** TASK OBJECTIVE **
Copy out the lines below word for word, but leave out the pictures.

** MATERIAL PROVIDED **
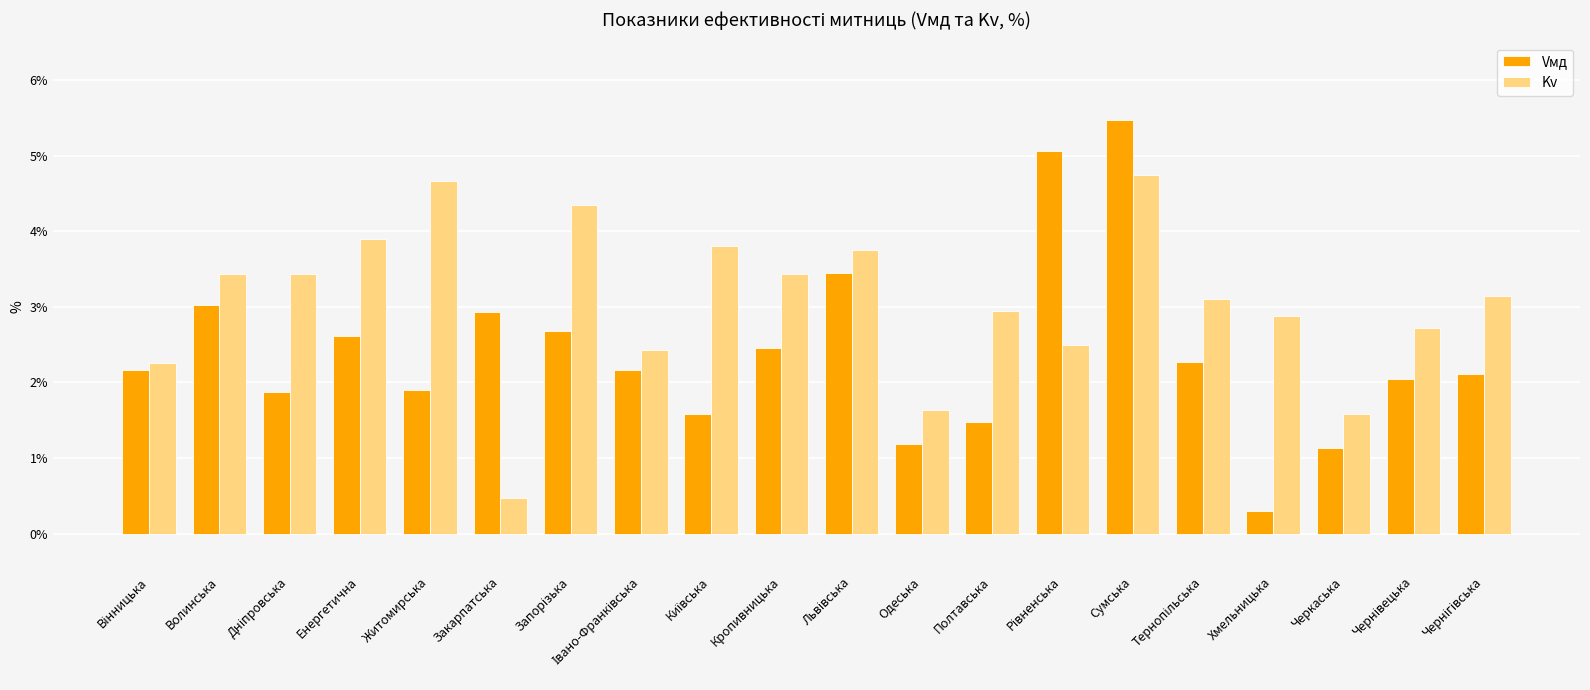

What is the value of the Kv bar at the 14th from the left?

2.5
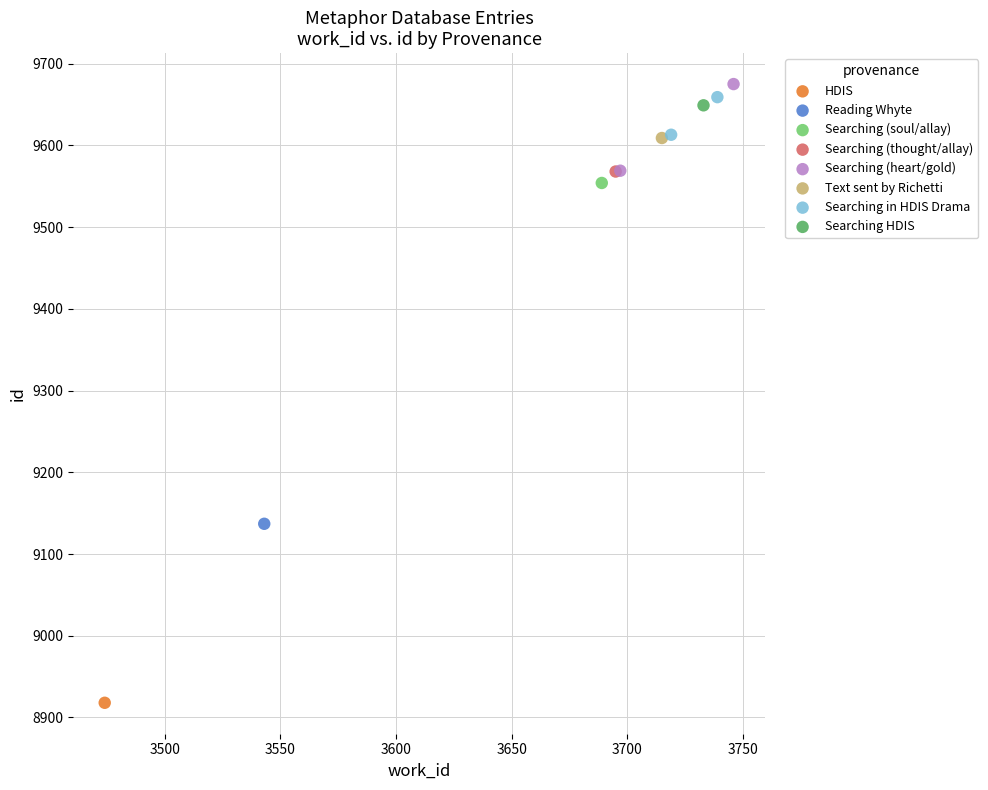

What are all the series names shown in the legend?

HDIS, Reading Whyte, Searching (soul/allay), Searching (thought/allay), Searching (heart/gold), Text sent by Richetti, Searching in HDIS Drama, Searching HDIS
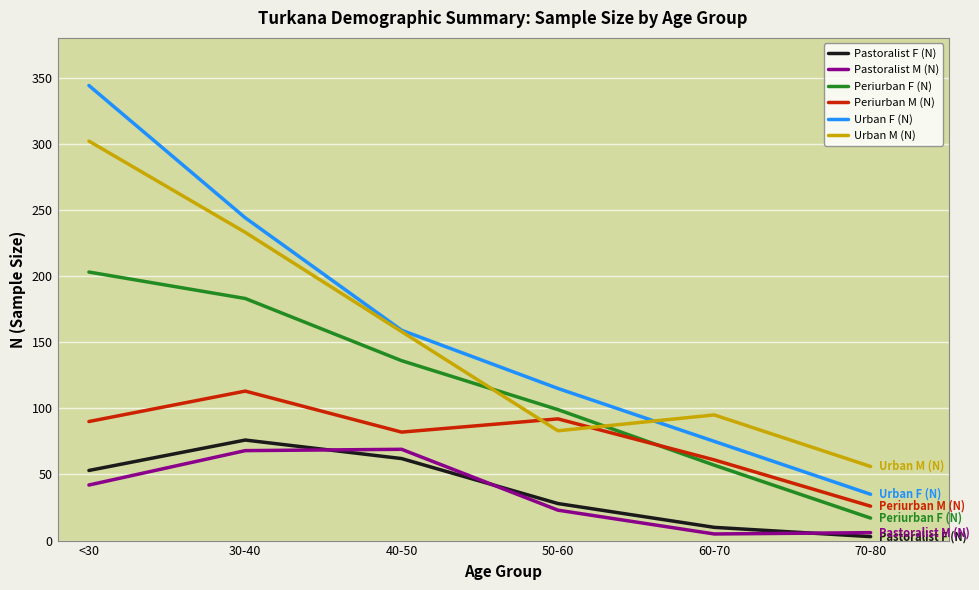

What are all the series names shown in the legend?

Pastoralist F (N), Pastoralist M (N), Periurban F (N), Periurban M (N), Urban F (N), Urban M (N)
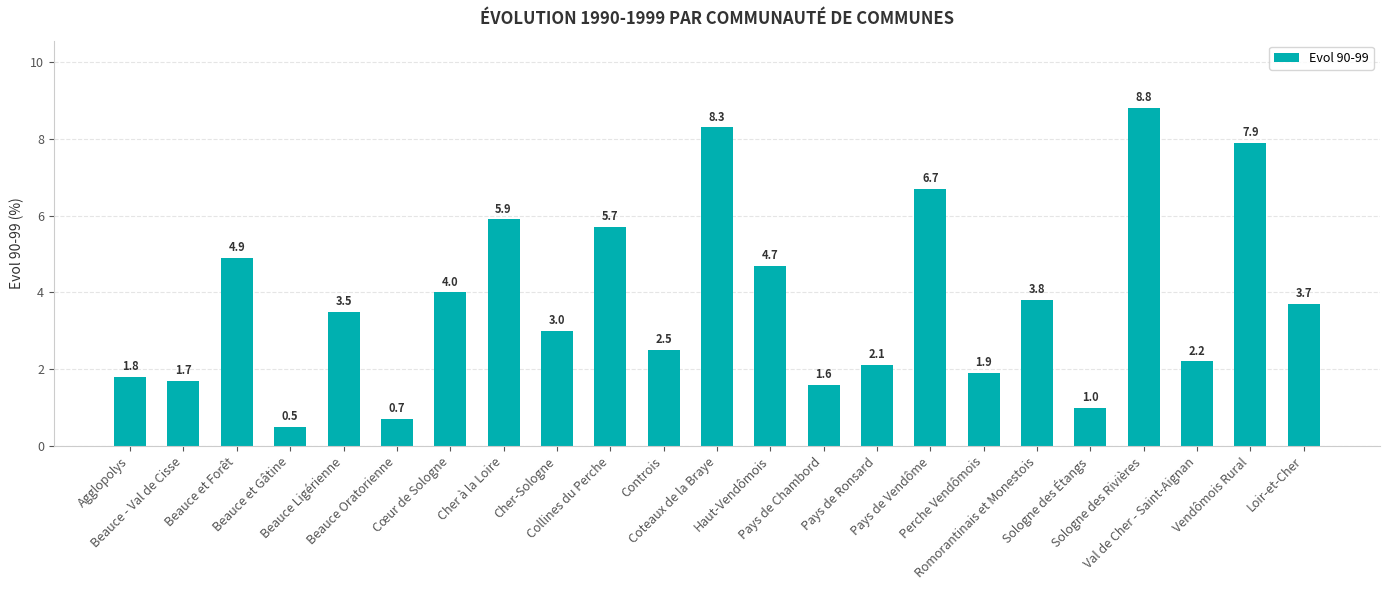

At which category does the chart reach its minimum across all series?

Beauce et Gâtine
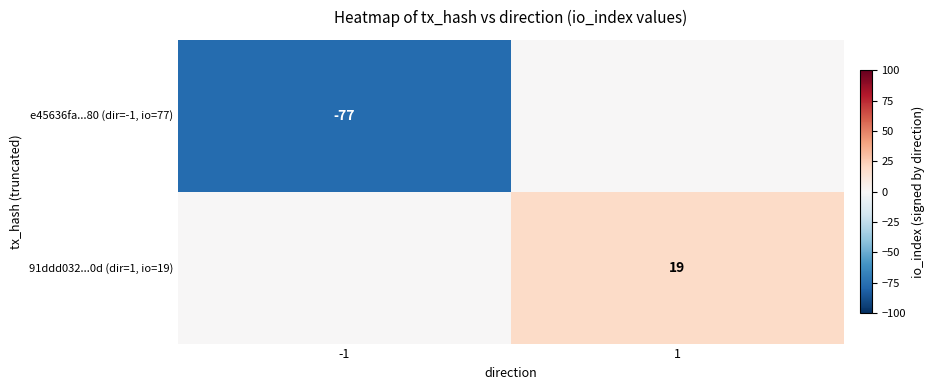

Is the value of 91ddd032...0d (dir=1, io=19) at 1 greater than the value of e45636fa...80 (dir=-1, io=77) at -1?

Yes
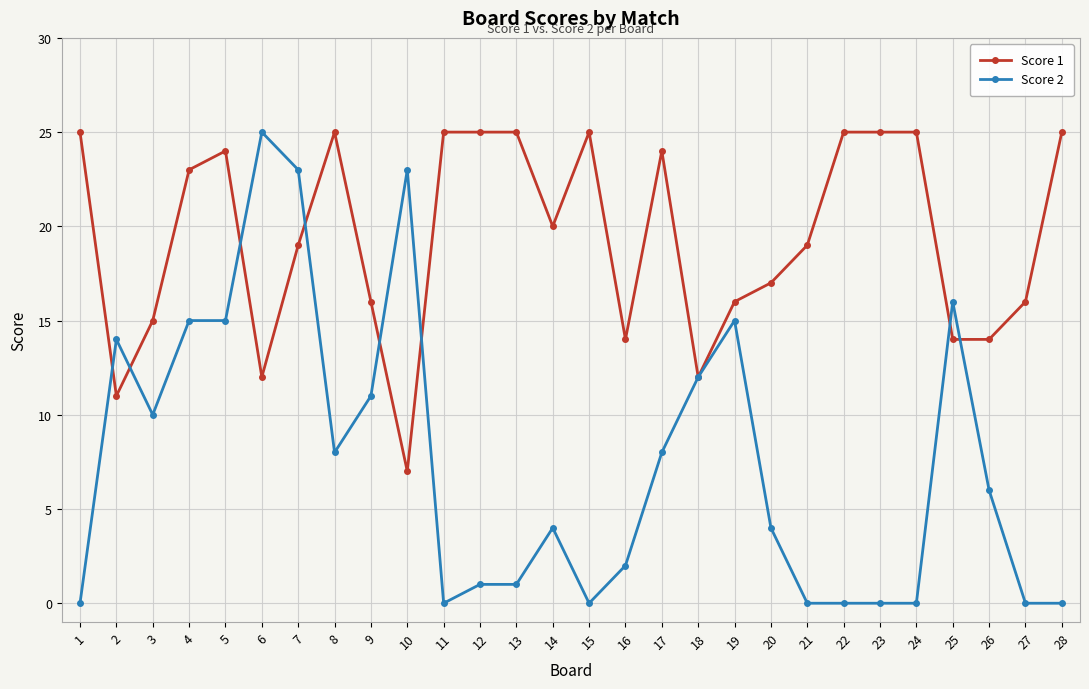

Which series has the largest total across all categories?

Score 1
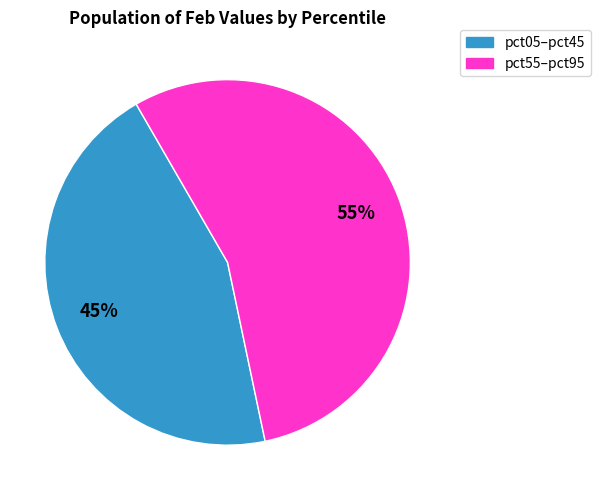

Does any single category account for the majority?

Yes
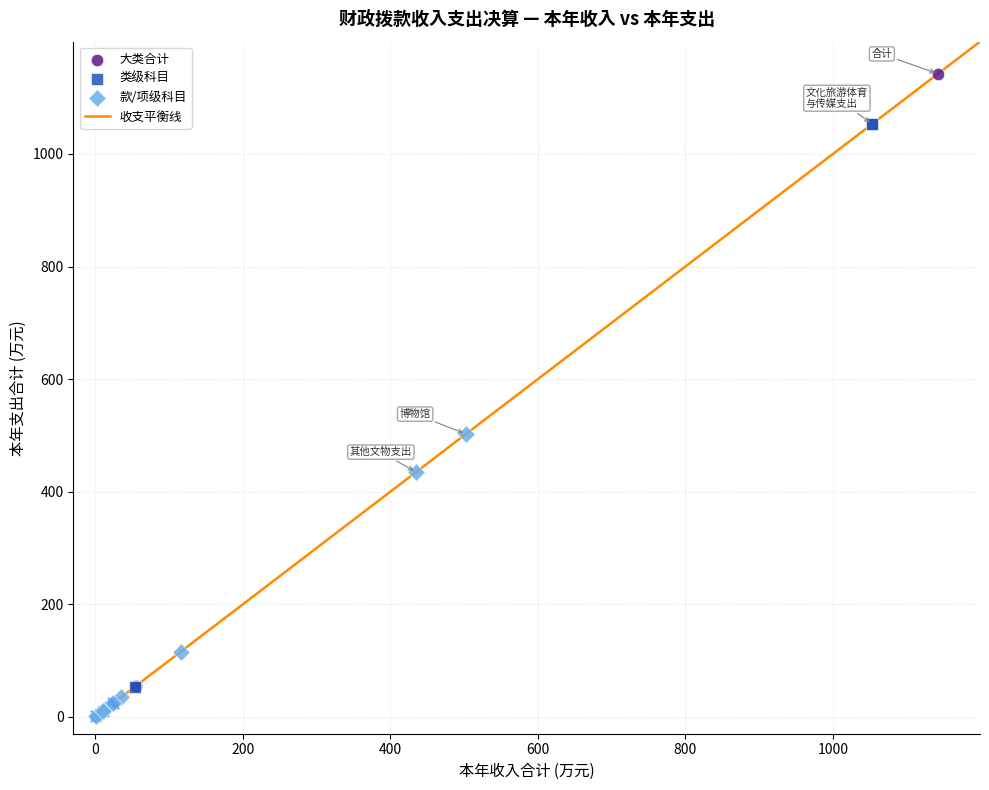

Which series has the largest Y range (max minus min)?

大类合计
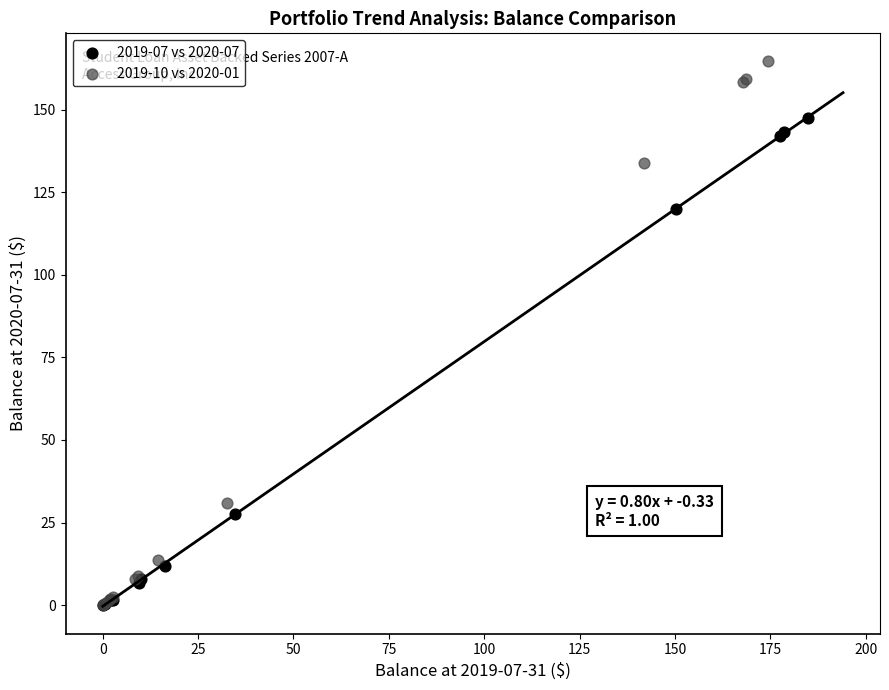

What are all the series names shown in the legend?

2019-07 vs 2020-07, 2019-10 vs 2020-01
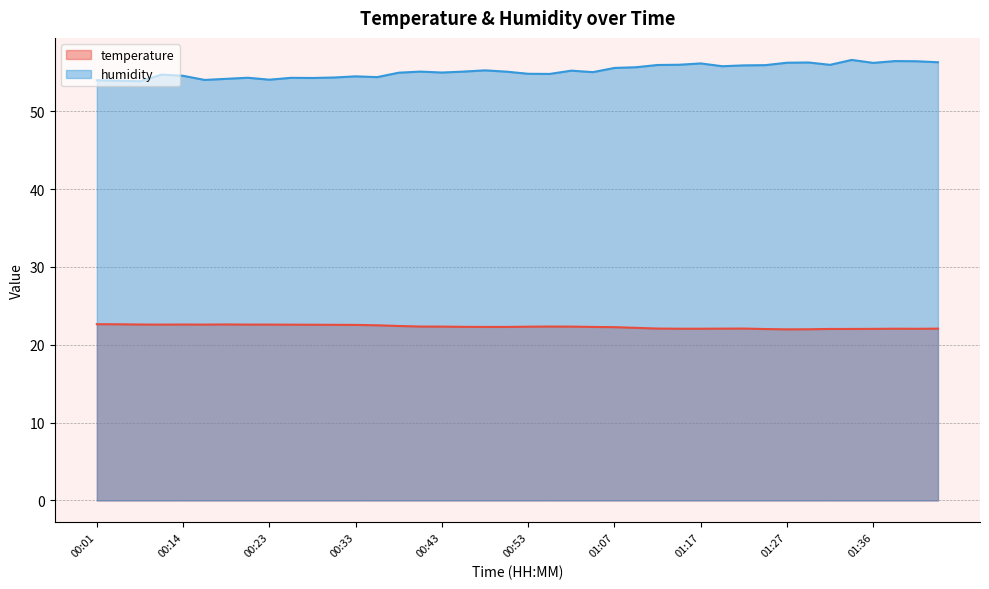

What is the approximate value of humidity at 00:26?

54.3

** RESULT **
What is the value of the Kv bar at the 14th from the left?

2.5

What are all the series names shown in the legend?

HDIS, Reading Whyte, Searching (soul/allay), Searching (thought/allay), Searching (heart/gold), Text sent by Richetti, Searching in HDIS Drama, Searching HDIS

What are all the series names shown in the legend?

Pastoralist F (N), Pastoralist M (N), Periurban F (N), Periurban M (N), Urban F (N), Urban M (N)

At which category does the chart reach its minimum across all series?

Beauce et Gâtine

Is the value of 91ddd032...0d (dir=1, io=19) at 1 greater than the value of e45636fa...80 (dir=-1, io=77) at -1?

Yes

Which series has the largest total across all categories?

Score 1

Does any single category account for the majority?

Yes

Which series has the largest Y range (max minus min)?

大类合计

What are all the series names shown in the legend?

2019-07 vs 2020-07, 2019-10 vs 2020-01

What is the approximate value of humidity at 00:26?

54.3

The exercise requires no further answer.